• [What the task requires]
All lines from the first one in the listing below to the one holding "## JSON Format", inclusive, are to be copied exactly.

• [Extracted records]

**********

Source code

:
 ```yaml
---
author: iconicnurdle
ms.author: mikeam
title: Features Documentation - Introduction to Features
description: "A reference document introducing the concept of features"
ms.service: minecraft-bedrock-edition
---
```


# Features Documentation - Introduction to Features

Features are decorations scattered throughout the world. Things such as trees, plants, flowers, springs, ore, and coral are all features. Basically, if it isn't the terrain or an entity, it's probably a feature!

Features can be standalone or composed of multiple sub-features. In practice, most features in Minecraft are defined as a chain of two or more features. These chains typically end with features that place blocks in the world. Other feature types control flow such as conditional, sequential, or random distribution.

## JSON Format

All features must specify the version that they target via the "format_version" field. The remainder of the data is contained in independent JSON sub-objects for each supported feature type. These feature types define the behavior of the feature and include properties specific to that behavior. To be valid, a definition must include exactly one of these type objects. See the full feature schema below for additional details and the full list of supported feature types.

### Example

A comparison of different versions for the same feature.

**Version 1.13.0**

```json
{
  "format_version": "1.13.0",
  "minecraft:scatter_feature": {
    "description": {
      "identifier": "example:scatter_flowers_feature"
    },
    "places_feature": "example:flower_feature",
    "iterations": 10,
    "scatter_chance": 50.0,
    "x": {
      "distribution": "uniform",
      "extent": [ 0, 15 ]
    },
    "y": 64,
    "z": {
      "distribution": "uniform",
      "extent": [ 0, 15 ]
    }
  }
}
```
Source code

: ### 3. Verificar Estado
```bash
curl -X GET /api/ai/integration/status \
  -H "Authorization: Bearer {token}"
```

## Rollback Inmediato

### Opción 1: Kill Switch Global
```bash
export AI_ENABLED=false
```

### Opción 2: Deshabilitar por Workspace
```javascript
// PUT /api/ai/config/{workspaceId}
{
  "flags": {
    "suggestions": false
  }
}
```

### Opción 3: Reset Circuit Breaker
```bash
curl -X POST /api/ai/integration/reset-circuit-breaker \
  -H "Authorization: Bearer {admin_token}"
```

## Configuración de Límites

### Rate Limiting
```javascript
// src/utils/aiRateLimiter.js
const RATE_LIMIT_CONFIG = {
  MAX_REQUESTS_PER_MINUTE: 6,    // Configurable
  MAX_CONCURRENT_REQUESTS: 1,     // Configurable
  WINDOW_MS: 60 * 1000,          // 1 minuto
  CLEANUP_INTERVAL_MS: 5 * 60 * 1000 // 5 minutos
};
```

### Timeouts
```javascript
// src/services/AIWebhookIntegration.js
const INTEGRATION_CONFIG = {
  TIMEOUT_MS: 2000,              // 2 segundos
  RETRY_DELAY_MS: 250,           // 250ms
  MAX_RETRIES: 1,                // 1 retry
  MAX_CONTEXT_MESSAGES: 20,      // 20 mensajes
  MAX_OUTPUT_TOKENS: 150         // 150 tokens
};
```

**********

• [Response area]
Source code

:
 ```yaml
---
author: iconicnurdle
ms.author: mikeam
title: Features Documentation - Introduction to Features
description: "A reference document introducing the concept of features"
ms.service: minecraft-bedrock-edition
---
```


# Features Documentation - Introduction to Features

Features are decorations scattered throughout the world. Things such as trees, plants, flowers, springs, ore, and coral are all features. Basically, if it isn't the terrain or an entity, it's probably a feature!

Features can be standalone or composed of multiple sub-features. In practice, most features in Minecraft are defined as a chain of two or more features. These chains typically end with features that place blocks in the world. Other feature types control flow such as conditional, sequential, or random distribution.

## JSON Format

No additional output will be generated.